J Orthop Trauma. 1997 Jul;11(5):337-43. doi: 10.1097/00005131-199707000-00007.
The optimal method of internal fixation of basicervical femoral neck fractures is controversial. This area represents a transition zone between the intracapsular femoral neck fracture, usually fixed with multiple cancellous screws, and the extracapsular interochanteric fracture, fixed with a sliding screw device [sliding hip screw (SHS)] and derotation screw (DRS) device. The authors' specific aim was to biomechanically compare these two methods of fixation in a cadaveric model of a basicervical femoral neck fracture with posteromedial comminution.
The authors compared the average peak force during cyclic loading and the maximum axial force sustained by matched pairs of specimens stabilized with either fixation and subjected to axial and torsional loading while flexing and extending the hip. The average peak force was defined as the mean of the peak force values measured in each loading cycle with the maximum displacement of the materials tester actuator the same for each cycle (displacement control) as opposed to the maximum force being held constant (load control).
The cancellous screw group maintained a significantly lower average peak force, 470 Newtons (SD = 145 Newtons), compared with 868 Newtons (SD = 186 Newtons) for the SHS and DRS composite group (p < 0.01). Similarly, the cancellous screw group demonstrated a lower ultimate load to failure, 1,863 Newtons (SD = 475 Newtons) compared with 3,557 Newtons (SD = 215 Newtons) for the SHS and DRS composite group (p < 0.01).
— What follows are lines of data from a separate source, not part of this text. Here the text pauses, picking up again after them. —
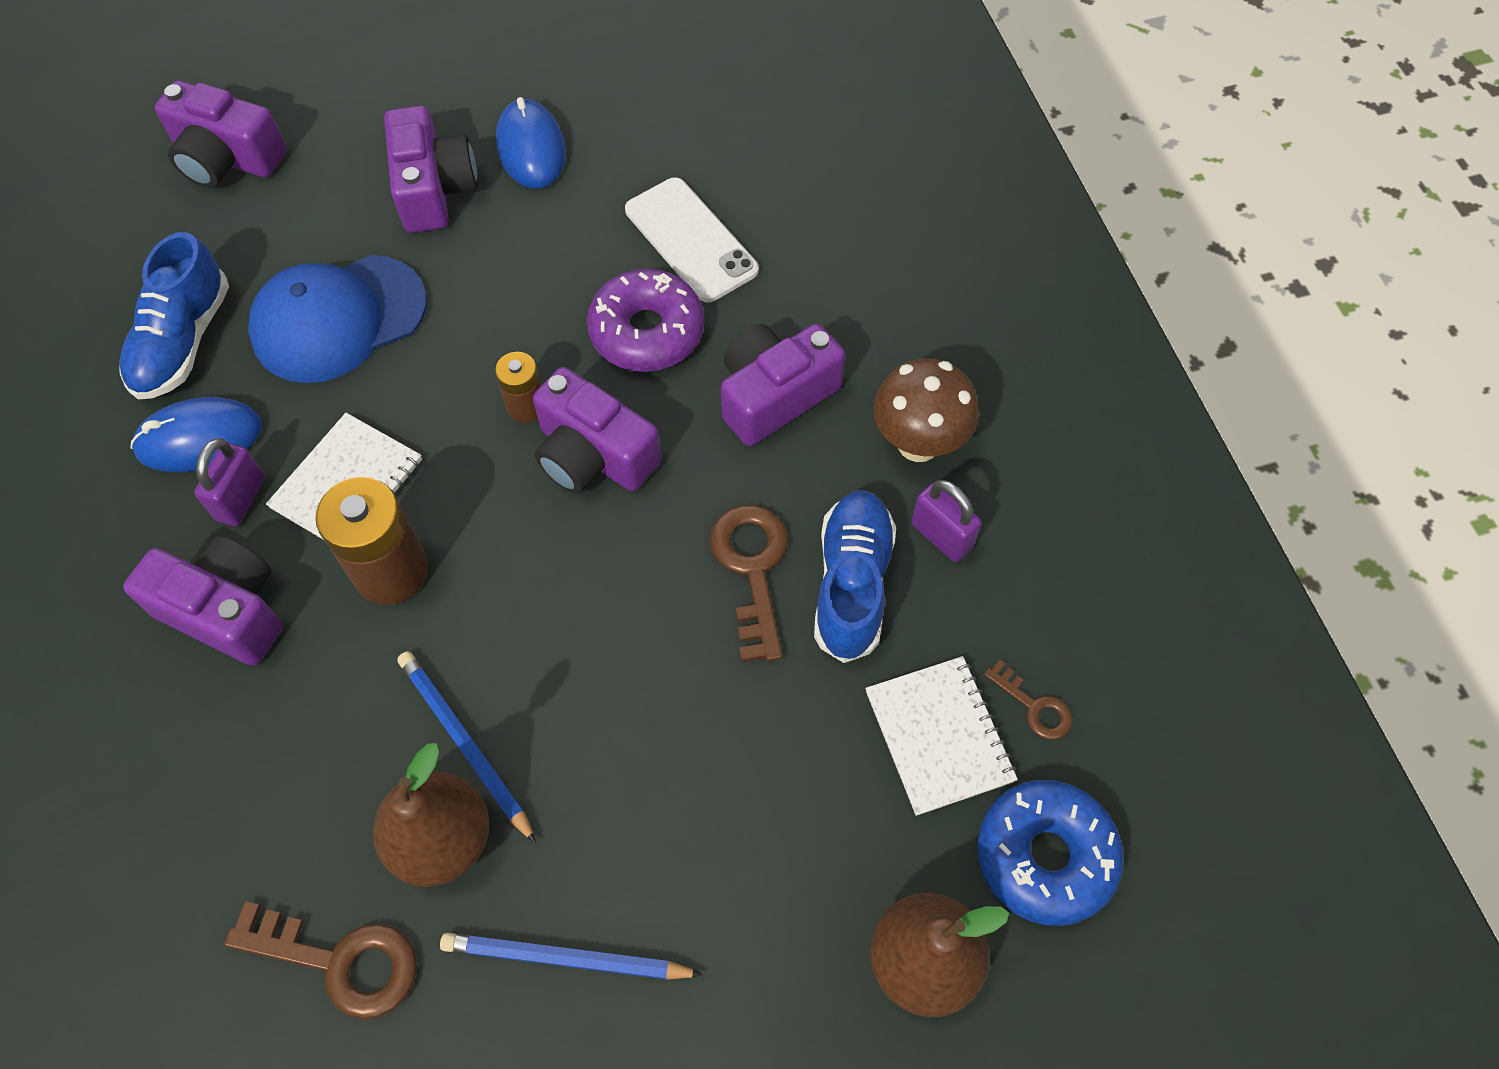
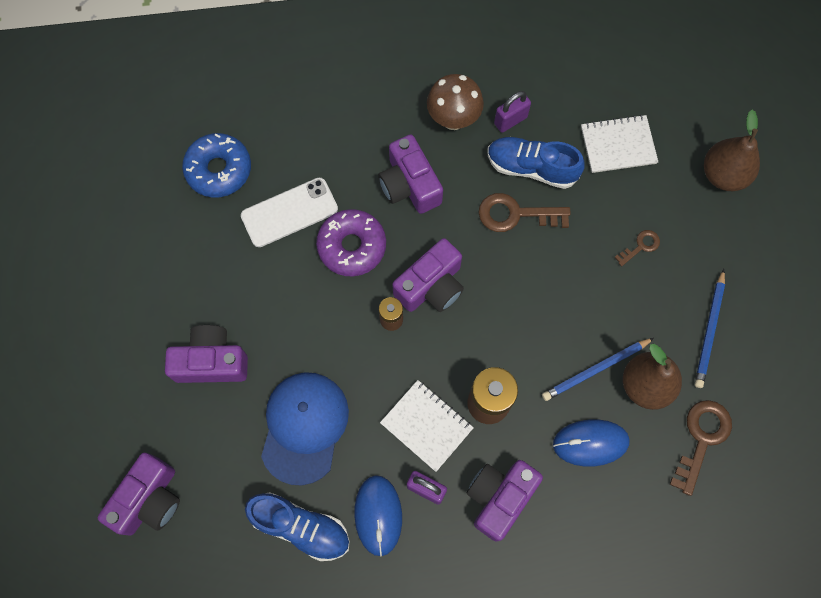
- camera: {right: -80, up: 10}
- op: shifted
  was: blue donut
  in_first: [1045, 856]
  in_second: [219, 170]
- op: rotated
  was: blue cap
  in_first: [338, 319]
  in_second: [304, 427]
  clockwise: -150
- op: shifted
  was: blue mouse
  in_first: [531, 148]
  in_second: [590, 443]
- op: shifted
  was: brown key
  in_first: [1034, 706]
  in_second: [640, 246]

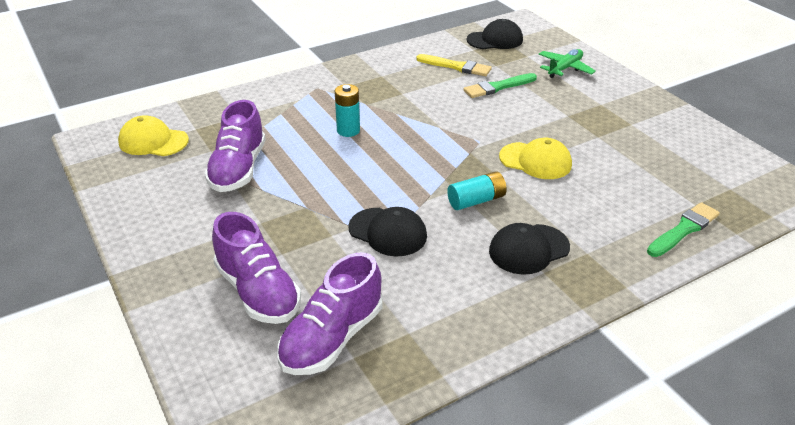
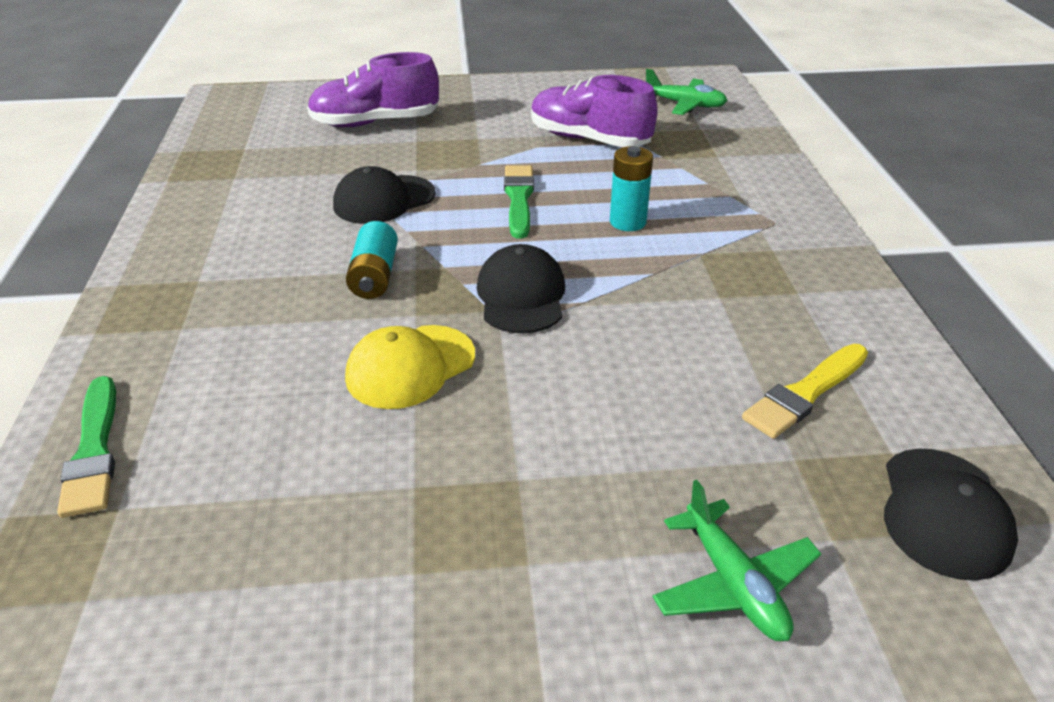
- camera: {right: 115, up: 0}
- op: shifted
  was: black cap
  in_first: [528, 249]
  in_second: [521, 296]
- op: shifted
  was: green brush
  in_first: [498, 87]
  in_second: [519, 199]
- op: swapped
  was: yellow cap
  now: green plane
  in_first: [153, 141]
  in_second: [685, 105]
- op: gone
  was: purple shoe
  in_first: [332, 338]

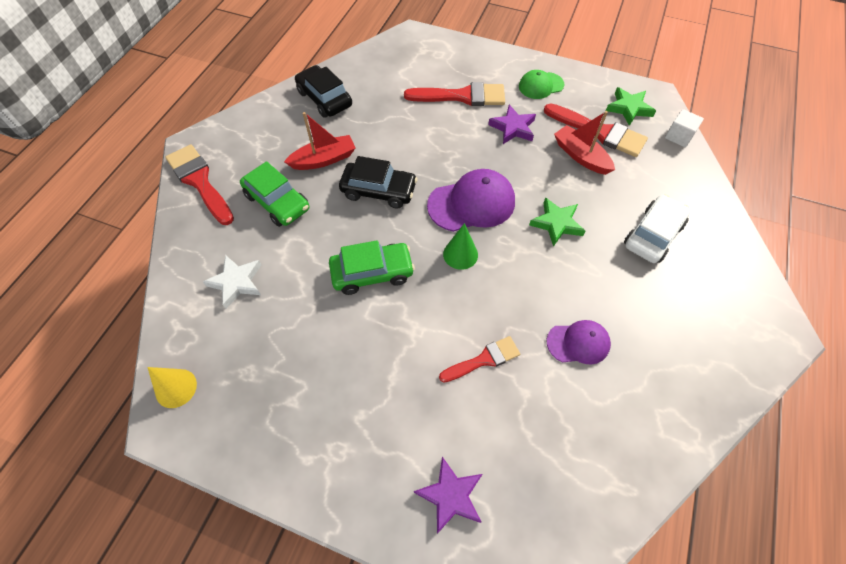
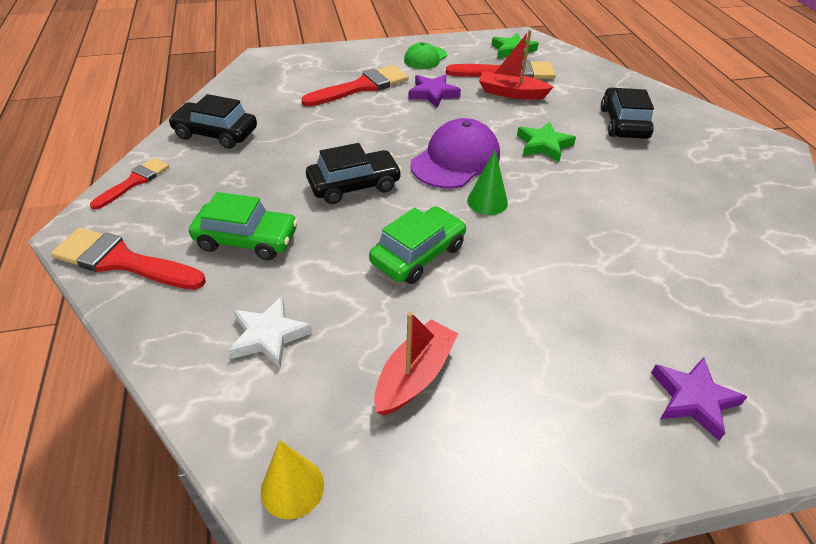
- camera: {right: -35, up: -15}
- op: shifted
  was: red brush
  in_first: [484, 359]
  in_second: [134, 182]
- op: shifted
  was: red boat
  in_first: [324, 159]
  in_second: [415, 376]
- op: repainted
  was: white car
  now: black car
  in_first: [653, 235]
  in_second: [623, 123]
- op: gone
  was: purple cap
  in_first: [578, 343]
- op: gone
  was: white cube
  in_first: [679, 136]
The results support the use of an SHS and DHS composite compared with three cancellous screws in the treatment of unstable basicervical femoral neck fractures.
股骨颈基底部骨折的最佳内固定方法存在争议。该区域是囊内股骨颈骨折(通常用多根松质骨螺钉固定)与囊外粗隆间骨折(用滑动螺钉装置[动力髋螺钉(SHS)]和防旋螺钉(DRS)装置固定)之间的过渡区。作者的具体目的是在具有后内侧粉碎的股骨颈基底部骨折的尸体模型中,对这两种固定方法进行生物力学比较。
作者比较了在髋关节屈伸时,用两种固定方法固定的配对标本在循环加载过程中的平均峰值力以及承受的最大轴向力,同时对标本施加轴向和扭转载荷。平均峰值力定义为在每个加载循环中测量的峰值力值的平均值,材料试验机 actuator 的最大位移在每个循环中相同(位移控制),而不是最大力保持恒定(载荷控制)。
与 SHS 和 DRS复合组的868牛顿(标准差 = 186牛顿)相比,松质骨螺钉组的平均峰值力显著更低,为470牛顿(标准差 = 145牛顿)(p < 0.01)。同样,与SHS和DRS复合组的3557牛顿(标准差 = 215牛顿)相比,松质骨螺钉组的极限破坏载荷更低,为1863牛顿(标准差 = 475牛顿)(p < 0.01)。
结果支持在治疗不稳定的股骨颈基底部骨折时,与三根松质骨螺钉相比,使用SHS和DHS复合材料。